Mais l'expédition est retardée,
et la discorde s'installe peu à peu entre les alliés. Barberousse
décide finalement de rentrer en Turquie, qu'il a quittée depuis
plus d'un an. Après avoir reçu 800 000 ducats d'or et fait
libérer 400 musulmans qui ramaient aux galères du roi, il lève
l'ancre en mai 1544, avec à sa suite le baron de La Garde et cinq navires
français. Son seul but est de piller les côtes italiennes. Il remet
Porto Ercole, en Toscane, à une garnison française, mais réduit
en esclavage tous les Italiens qu'il peut capturer. Seuls les Etats du pape
Paul III sont épargnés, à la demande de La Garde. Le
détroit de Messine franchi, le capitan-pacha consent à laisser
partir l'ambassadeur et ses navires pour Constantinople.

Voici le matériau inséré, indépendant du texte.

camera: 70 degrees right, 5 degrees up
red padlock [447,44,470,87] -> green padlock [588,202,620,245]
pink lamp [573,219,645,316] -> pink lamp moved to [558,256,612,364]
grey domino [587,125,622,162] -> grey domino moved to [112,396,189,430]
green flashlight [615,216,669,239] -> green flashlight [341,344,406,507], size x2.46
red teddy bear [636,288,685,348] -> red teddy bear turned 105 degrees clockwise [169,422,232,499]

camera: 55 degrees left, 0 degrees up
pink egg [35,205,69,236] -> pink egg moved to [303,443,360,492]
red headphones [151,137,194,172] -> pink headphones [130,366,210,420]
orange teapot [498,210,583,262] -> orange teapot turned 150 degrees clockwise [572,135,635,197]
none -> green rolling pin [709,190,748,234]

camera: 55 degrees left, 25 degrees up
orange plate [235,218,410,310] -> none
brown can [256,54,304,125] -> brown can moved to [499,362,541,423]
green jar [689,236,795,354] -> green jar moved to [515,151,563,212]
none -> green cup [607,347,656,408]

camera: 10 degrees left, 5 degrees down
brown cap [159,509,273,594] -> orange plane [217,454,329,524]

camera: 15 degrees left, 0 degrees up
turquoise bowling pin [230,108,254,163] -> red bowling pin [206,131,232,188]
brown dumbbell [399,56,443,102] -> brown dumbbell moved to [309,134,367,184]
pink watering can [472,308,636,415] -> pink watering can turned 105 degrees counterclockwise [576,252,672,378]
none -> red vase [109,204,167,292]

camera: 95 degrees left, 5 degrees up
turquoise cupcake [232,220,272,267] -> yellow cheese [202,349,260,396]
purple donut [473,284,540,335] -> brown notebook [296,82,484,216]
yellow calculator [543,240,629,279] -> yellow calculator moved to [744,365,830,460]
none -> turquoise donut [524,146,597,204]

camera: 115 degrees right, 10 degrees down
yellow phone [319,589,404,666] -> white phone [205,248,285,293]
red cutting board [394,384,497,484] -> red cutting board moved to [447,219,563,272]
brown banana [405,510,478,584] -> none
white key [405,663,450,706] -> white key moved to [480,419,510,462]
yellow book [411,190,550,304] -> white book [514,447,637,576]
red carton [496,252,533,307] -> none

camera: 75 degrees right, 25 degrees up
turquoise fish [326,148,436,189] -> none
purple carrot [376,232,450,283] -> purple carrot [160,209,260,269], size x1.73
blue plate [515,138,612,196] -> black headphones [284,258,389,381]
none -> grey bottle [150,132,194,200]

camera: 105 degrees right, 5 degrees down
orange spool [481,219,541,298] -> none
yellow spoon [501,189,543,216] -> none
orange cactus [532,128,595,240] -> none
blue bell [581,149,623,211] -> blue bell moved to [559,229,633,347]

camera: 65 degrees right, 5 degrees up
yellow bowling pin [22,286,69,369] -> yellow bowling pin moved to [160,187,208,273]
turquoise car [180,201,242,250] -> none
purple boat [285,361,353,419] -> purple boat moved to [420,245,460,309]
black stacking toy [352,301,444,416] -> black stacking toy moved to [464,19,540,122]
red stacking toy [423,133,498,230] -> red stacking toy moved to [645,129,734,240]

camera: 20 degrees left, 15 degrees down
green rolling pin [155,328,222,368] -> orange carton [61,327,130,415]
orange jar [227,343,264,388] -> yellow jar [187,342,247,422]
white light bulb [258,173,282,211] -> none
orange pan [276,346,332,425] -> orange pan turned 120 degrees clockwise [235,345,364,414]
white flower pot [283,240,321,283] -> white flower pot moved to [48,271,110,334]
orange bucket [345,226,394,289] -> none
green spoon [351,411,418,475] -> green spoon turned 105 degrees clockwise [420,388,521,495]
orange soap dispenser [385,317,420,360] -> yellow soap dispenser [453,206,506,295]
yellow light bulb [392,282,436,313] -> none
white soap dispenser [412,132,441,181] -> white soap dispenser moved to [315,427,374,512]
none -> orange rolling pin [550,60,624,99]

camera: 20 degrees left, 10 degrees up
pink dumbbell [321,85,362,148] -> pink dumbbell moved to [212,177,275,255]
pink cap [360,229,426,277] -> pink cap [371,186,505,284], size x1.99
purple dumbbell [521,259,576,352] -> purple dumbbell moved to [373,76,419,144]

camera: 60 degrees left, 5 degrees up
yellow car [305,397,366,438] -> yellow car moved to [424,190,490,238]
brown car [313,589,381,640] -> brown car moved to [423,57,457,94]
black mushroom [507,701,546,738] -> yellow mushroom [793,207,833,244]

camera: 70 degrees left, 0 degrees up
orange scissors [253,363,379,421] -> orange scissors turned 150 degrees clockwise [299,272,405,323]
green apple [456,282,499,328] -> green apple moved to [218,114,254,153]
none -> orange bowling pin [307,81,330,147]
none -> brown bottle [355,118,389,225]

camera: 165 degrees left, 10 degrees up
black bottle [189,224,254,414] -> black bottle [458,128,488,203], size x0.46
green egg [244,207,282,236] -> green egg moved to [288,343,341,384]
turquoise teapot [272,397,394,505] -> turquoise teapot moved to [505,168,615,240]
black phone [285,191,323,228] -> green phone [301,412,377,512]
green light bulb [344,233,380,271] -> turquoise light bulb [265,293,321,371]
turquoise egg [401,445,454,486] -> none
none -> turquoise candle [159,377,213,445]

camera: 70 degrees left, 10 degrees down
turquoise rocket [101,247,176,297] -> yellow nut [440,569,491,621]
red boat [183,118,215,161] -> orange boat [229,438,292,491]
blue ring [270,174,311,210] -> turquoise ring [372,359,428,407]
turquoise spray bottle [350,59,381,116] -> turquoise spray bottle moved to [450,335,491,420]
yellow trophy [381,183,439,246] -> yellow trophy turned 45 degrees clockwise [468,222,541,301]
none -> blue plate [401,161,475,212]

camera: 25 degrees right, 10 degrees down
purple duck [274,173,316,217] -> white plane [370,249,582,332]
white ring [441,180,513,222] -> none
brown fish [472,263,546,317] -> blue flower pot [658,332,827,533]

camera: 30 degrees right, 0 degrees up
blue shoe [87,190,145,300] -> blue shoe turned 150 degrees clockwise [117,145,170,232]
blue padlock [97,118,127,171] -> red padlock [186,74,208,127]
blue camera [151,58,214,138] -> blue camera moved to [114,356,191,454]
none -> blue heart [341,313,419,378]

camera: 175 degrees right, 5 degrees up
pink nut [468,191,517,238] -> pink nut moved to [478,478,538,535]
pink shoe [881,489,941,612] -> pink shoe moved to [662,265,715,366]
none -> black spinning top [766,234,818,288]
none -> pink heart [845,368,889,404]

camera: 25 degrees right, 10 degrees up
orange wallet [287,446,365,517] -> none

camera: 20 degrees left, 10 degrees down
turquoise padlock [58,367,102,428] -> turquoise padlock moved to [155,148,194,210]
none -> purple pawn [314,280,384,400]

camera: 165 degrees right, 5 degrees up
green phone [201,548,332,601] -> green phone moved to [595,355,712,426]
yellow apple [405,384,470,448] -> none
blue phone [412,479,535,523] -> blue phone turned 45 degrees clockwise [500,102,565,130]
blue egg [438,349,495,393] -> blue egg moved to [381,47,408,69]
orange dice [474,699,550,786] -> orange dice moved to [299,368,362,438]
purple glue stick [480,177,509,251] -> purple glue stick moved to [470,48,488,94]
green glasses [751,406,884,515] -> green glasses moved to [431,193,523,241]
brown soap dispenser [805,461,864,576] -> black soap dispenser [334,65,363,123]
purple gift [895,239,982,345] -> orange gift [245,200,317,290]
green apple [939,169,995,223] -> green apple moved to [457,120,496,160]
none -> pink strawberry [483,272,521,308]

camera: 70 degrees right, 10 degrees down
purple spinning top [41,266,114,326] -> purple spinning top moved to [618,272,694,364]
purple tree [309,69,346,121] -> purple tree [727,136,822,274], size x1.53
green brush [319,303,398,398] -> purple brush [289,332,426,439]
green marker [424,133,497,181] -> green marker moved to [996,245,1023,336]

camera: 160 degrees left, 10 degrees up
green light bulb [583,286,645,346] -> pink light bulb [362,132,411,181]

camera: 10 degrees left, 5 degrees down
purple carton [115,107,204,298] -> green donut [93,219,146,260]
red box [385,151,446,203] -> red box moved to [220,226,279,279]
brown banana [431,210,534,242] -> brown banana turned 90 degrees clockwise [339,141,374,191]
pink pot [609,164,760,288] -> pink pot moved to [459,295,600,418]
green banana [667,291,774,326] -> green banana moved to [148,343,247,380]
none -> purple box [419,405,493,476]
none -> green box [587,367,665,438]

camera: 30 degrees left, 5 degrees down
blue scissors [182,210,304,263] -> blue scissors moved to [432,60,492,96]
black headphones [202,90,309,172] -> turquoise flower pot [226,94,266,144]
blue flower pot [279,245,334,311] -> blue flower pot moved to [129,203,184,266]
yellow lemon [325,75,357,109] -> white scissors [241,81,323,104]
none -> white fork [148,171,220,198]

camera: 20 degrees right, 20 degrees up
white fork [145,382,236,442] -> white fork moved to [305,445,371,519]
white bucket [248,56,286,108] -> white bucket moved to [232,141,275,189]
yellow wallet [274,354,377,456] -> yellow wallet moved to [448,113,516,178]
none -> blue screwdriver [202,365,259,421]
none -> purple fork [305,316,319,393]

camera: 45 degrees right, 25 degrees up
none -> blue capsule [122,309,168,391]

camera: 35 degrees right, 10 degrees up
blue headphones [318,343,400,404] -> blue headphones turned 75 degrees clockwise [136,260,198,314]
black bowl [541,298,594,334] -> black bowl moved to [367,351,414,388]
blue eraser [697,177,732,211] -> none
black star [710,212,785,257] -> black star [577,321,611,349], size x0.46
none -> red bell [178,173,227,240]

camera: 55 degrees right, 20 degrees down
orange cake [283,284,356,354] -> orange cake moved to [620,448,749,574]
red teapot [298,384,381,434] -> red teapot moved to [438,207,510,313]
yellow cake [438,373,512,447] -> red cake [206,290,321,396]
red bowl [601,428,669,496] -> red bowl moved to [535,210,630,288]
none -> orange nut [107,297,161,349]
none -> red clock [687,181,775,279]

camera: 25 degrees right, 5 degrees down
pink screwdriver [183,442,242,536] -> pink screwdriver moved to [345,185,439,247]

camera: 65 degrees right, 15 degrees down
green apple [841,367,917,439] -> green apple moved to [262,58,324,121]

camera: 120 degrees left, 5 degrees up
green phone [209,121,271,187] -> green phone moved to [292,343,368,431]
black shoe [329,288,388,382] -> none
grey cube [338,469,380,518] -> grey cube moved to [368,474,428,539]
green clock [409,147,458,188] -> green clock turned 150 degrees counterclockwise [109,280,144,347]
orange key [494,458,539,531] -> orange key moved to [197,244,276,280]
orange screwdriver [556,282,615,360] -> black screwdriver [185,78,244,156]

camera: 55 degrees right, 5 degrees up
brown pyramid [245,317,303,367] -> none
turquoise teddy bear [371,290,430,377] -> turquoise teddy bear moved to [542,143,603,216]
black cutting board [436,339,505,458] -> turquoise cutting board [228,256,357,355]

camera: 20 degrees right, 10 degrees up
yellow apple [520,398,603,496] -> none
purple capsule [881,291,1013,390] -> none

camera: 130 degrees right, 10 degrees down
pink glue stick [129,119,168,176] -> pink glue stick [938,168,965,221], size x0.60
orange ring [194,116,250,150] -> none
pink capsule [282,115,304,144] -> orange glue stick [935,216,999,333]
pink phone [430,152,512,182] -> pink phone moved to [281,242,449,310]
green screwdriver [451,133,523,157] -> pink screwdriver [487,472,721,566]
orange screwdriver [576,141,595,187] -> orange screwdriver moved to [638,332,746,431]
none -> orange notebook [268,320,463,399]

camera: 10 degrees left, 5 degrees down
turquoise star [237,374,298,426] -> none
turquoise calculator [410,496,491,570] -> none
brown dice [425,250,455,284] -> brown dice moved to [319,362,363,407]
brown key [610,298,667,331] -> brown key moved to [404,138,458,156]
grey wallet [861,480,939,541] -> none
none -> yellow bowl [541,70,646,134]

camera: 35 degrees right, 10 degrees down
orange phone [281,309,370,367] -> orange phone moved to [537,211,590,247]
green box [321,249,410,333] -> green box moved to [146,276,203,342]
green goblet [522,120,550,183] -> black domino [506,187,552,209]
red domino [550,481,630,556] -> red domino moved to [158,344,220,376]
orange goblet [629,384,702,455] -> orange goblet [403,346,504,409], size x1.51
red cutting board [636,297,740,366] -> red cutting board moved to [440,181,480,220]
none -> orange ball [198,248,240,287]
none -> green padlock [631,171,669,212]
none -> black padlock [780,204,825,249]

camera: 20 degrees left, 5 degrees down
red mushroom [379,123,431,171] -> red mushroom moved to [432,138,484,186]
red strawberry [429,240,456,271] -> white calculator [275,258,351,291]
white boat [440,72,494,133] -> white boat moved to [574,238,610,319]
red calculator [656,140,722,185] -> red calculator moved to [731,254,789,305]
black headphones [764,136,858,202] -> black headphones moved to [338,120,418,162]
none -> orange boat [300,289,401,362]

La Garde veut le devancer
pour donner à Soliman le Magnifique sa propre version des événements.
Le sultan ne tient pas rigueur à son grand amiral de l'échec de
son expédition. N'est-il pas imputable au roi de France, qui n'a pas
su utiliser la formidable flotte qu'il a mise à sa disposition? Lorsque
La Garde rentre à Toulon le 4 octobre 1544, la paix vient d'être
conclue à Crépy en Laonnois. Soliman est fou de rage de n'avoir
pas été averti. Comme d'habitude, le Roi très Chrétien
a promis d'appuyer Charles Quint contre les Ottomans. Comme d'habitude, il n'en
fera rien. Au printemps 1547, le roi envoie à Constantinople un nouvel
ambassadeur, Gabriel d'Aramon, demander au sultan d'attaquer immédiatement
l'Empereur en Hongrie et en Afrique du Nord. Soliman, occupé à
ce moment par la Perse, s'excuse de ne pouvoir répondre à son
désir, "la saison étant
trop avancée". Quand le messager rentre en
France, le roi François 1er est mort.